Ancient DNA preserved in the mammoth’s remains allowed the team to identify it as a male that was related to the last group of its species that lived in mainland Alaska. Those details provided more insight into the animal’s life and behaviour, said Beth Shapiro, who led the DNA component of the study.
For example, an abrupt shift in its isotopic signature, ecology and movement at about age 15 probably coincided with the mammoth being kicked out of its herd, mirroring a pattern seen in some modern-day male elephants.
“Knowing that he was male provided a better biological context in which we could interpret the isotopic data”, said Shapiro, a professor at the University of California Santa Cruz and investigator at the Howard Hughes Medical Institute.
Isotopes also offered a clue about what led to the animal’s demise.
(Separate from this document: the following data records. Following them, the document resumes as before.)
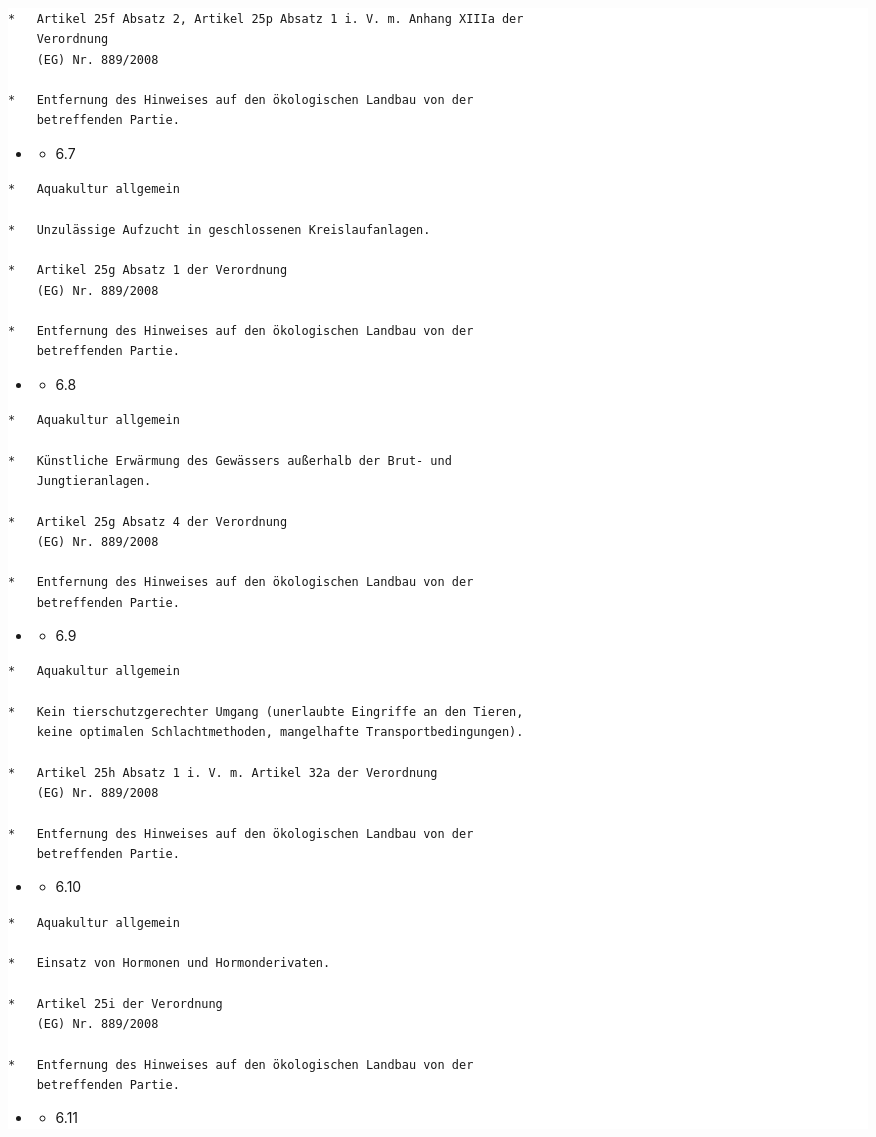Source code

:     *   Artikel 25f Absatz 2, Artikel 25p Absatz 1 i. V. m. Anhang XIIIa der
        Verordnung
        (EG) Nr. 889/2008

    *   Entfernung des Hinweises auf den ökologischen Landbau von der
        betreffenden Partie.


*    *   6.7

    *   Aquakultur allgemein

    *   Unzulässige Aufzucht in geschlossenen Kreislaufanlagen.

    *   Artikel 25g Absatz 1 der Verordnung
        (EG) Nr. 889/2008

    *   Entfernung des Hinweises auf den ökologischen Landbau von der
        betreffenden Partie.


*    *   6.8

    *   Aquakultur allgemein

    *   Künstliche Erwärmung des Gewässers außerhalb der Brut- und
        Jungtieranlagen.

    *   Artikel 25g Absatz 4 der Verordnung
        (EG) Nr. 889/2008

    *   Entfernung des Hinweises auf den ökologischen Landbau von der
        betreffenden Partie.


*    *   6.9

    *   Aquakultur allgemein

    *   Kein tierschutzgerechter Umgang (unerlaubte Eingriffe an den Tieren,
        keine optimalen Schlachtmethoden, mangelhafte Transportbedingungen).

    *   Artikel 25h Absatz 1 i. V. m. Artikel 32a der Verordnung
        (EG) Nr. 889/2008

    *   Entfernung des Hinweises auf den ökologischen Landbau von der
        betreffenden Partie.


*    *   6.10

    *   Aquakultur allgemein

    *   Einsatz von Hormonen und Hormonderivaten.

    *   Artikel 25i der Verordnung
        (EG) Nr. 889/2008

    *   Entfernung des Hinweises auf den ökologischen Landbau von der
        betreffenden Partie.


*    *   6.11
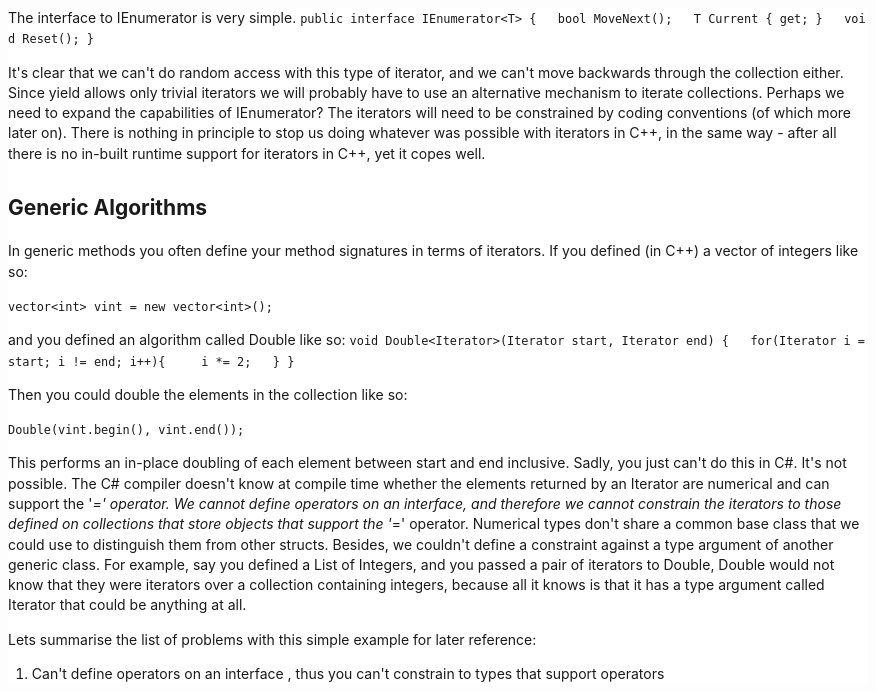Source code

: The interface to IEnumerator<T> is very simple.
`
public interface IEnumerator<T>
{
  bool MoveNext();
  T Current { get; }
  void Reset();
}
`

It's clear that we can't do random access with this type of iterator, and we can't move backwards through the collection either. Since yield allows only trivial iterators we will probably have to use an alternative mechanism to iterate collections. Perhaps we need to expand the capabilities of IEnumerator<T>? The iterators will need to be constrained by coding conventions (of which more later on). There is nothing in principle to stop us doing whatever was possible with iterators in C++, in the same way - after all there is no in-built runtime support for iterators in C++, yet it copes well.


## Generic Algorithms


In generic methods you often define your method signatures in terms of iterators. If you defined (in C++) a vector of integers like so:

`vector<int> vint = new vector<int>(); `

and you defined an algorithm called Double like so:
`void Double<Iterator>(Iterator start, Iterator end)
{
  for(Iterator i = start; i != end; i++){
    i *= 2;
  }
}
`

Then you could double the elements in the collection like so:

`Double(vint.begin(), vint.end());`

This performs an in-place doubling of each element between start and end inclusive. Sadly, you just can't do this in C#. It's not possible. The C# compiler doesn't know at compile time whether the elements returned by an Iterator are numerical and can support the '*=' operator. We cannot define operators on an interface, and therefore we cannot constrain the iterators to those defined on collections that store objects that support the '*=' operator. Numerical types don't share a common base class that we could use to distinguish them from other structs. Besides, we couldn't define a constraint against a type argument of another generic class. For example, say you defined a List of Integers, and you passed a pair of iterators to Double, Double would not know that they were iterators over a collection containing integers, because all it knows is that it has a type argument called Iterator that could be anything at all.

Lets summarise the list of problems with this simple example for later reference:



	
  1. Can't define operators on an interface , thus you can't constrain to types that support operators
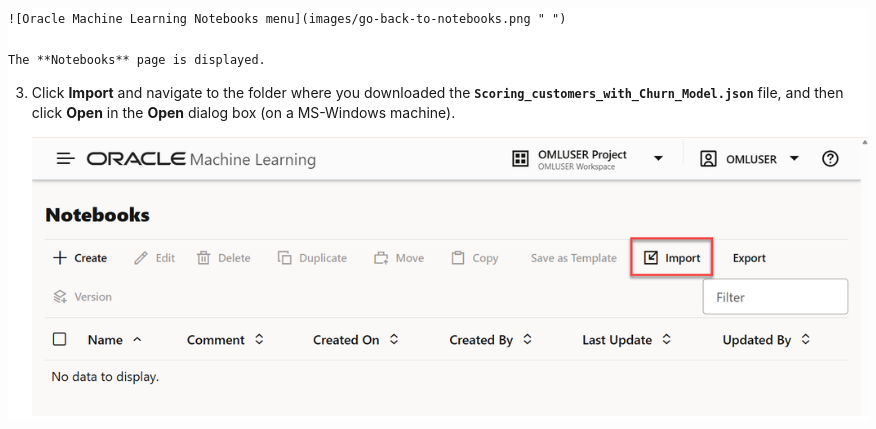     ![Oracle Machine Learning Notebooks menu](images/go-back-to-notebooks.png " ")

    The **Notebooks** page is displayed.

3. Click **Import** and navigate to the folder where you downloaded the **`Scoring_customers_with_Churn_Model.json`** file, and then click **Open** in the **Open** dialog box (on a MS-Windows machine). 

    ![Churn AutoML Task 3 Step 3 Scoring Notebook import](images/click-import.png " ")
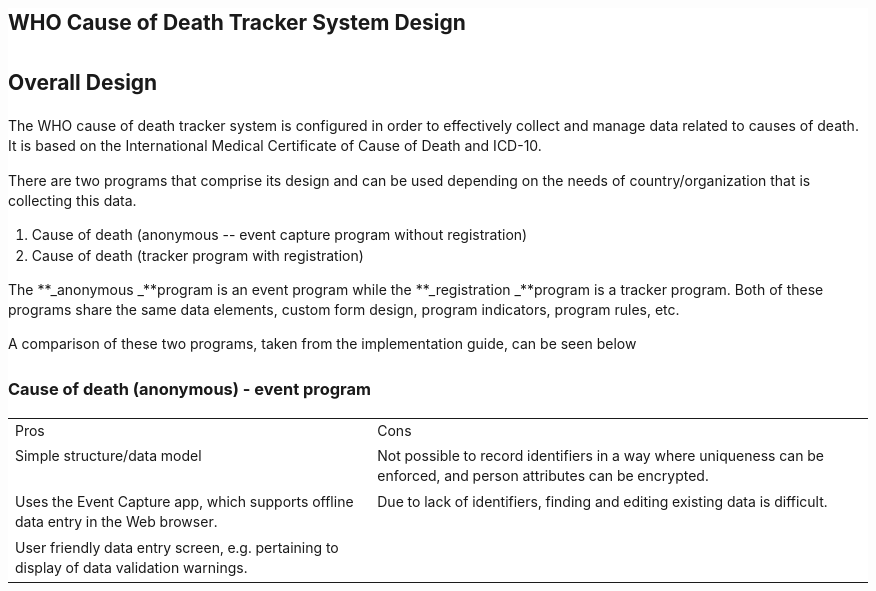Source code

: 
## WHO Cause of Death Tracker System Design


## Overall Design

The WHO cause of death tracker system is configured in order to effectively collect and manage data related to causes of death. It is based on the International Medical Certificate of Cause of Death and ICD-10. 

There are two programs that comprise its design and can be used depending on the needs of country/organization that is collecting this data.



1. Cause of death (anonymous -- event capture program without registration)
2. Cause of death (tracker program with registration)

The **_anonymous _**program is an event program while the **_registration _**program is a tracker program. Both of these programs share the same data elements, custom form design, program indicators, program rules, etc. 

A comparison of these two programs, taken from the implementation guide, can be seen below


### Cause of death (anonymous) - event  program


<table>
  <tr>
   <td>Pros
   </td>
   <td>Cons
   </td>
  </tr>
  <tr>
   <td>Simple structure/data model
   </td>
   <td>Not possible to record identifiers in a way where uniqueness can be enforced, and person attributes can be encrypted.
   </td>
  </tr>
  <tr>
   <td>Uses the Event Capture app, which supports offline data entry in the Web browser.
   </td>
   <td>Due to lack of identifiers, finding and editing existing data is difficult.
   </td>
  </tr>
  <tr>
   <td>User friendly data entry screen, e.g. pertaining to display of data validation warnings.
   </td>
   <td>
   </td>
  </tr>
</table>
Nitrogen isotopes spiked during the final winter of its life, a signal that can be a hallmark of starvation in mammals.
“It’s just amazing what we were able to see and do with this data”, said co-lead author Clement Bataille, a researcher from the University of Ottawa who led the modelling effort in collaboration with Amy Willis at the University of Washington.
Discovering more about the lives of extinct species satisfies more than curiosity, said Wooller. Those details could be surprisingly relevant today as many species adapt their movement patterns and ranges with the shifting climate.
“The Arctic is seeing a lot of changes now, and we can use the past to see how the future may play out for species today and in the future”, Wooller said. “Trying to solve this detective story is an example of how our planet and ecosystems react in the face of environmental change.”